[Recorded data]
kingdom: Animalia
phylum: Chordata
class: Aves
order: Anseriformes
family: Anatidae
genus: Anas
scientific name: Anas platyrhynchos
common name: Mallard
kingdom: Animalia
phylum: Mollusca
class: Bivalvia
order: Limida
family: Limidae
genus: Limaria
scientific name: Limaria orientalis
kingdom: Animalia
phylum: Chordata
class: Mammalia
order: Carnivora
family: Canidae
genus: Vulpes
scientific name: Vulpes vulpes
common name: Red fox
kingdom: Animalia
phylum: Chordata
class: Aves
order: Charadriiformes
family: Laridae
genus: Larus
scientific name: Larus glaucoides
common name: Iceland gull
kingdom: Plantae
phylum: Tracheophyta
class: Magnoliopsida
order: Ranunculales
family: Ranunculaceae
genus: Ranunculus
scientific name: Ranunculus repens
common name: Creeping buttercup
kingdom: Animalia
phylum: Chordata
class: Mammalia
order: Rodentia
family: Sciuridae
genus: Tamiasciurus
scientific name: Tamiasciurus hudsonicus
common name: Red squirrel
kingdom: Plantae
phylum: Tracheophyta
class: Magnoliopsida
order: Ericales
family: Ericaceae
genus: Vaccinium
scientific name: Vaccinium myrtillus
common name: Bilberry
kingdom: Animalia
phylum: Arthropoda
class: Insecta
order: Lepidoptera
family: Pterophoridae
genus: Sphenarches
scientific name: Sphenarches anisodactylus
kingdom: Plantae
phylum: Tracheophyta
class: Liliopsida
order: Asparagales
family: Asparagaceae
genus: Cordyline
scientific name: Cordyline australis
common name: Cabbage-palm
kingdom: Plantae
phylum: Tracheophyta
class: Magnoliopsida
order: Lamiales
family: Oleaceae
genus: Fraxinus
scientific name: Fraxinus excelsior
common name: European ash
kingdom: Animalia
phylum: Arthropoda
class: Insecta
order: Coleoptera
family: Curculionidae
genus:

Aim of the exercise:
Can you transcribe the listing above line by line, without changing anything?

Exercise solution:
kingdom: Animalia
phylum: Chordata
class: Aves
order: Anseriformes
family: Anatidae
genus: Anas
scientific name: Anas platyrhynchos
common name: Mallard
kingdom: Animalia
phylum: Mollusca
class: Bivalvia
order: Limida
family: Limidae
genus: Limaria
scientific name: Limaria orientalis
kingdom: Animalia
phylum: Chordata
class: Mammalia
order: Carnivora
family: Canidae
genus: Vulpes
scientific name: Vulpes vulpes
common name: Red fox
kingdom: Animalia
phylum: Chordata
class: Aves
order: Charadriiformes
family: Laridae
genus: Larus
scientific name: Larus glaucoides
common name: Iceland gull
kingdom: Plantae
phylum: Tracheophyta
class: Magnoliopsida
order: Ranunculales
family: Ranunculaceae
genus: Ranunculus
scientific name: Ranunculus repens
common name: Creeping buttercup
kingdom: Animalia
phylum: Chordata
class: Mammalia
order: Rodentia
family: Sciuridae
genus: Tamiasciurus
scientific name: Tamiasciurus hudsonicus
common name: Red squirrel
kingdom: Plantae
phylum: Tracheophyta
class: Magnoliopsida
order: Ericales
family: Ericaceae
genus: Vaccinium
scientific name: Vaccinium myrtillus
common name: Bilberry
kingdom: Animalia
phylum: Arthropoda
class: Insecta
order: Lepidoptera
family: Pterophoridae
genus: Sphenarches
scientific name: Sphenarches anisodactylus
kingdom: Plantae
phylum: Tracheophyta
class: Liliopsida
order: Asparagales
family: Asparagaceae
genus: Cordyline
scientific name: Cordyline australis
common name: Cabbage-palm
kingdom: Plantae
phylum: Tracheophyta
class: Magnoliopsida
order: Lamiales
family: Oleaceae
genus: Fraxinus
scientific name: Fraxinus excelsior
common name: European ash
kingdom: Animalia
phylum: Arthropoda
class: Insecta
order: Coleoptera
family: Curculionidae
genus:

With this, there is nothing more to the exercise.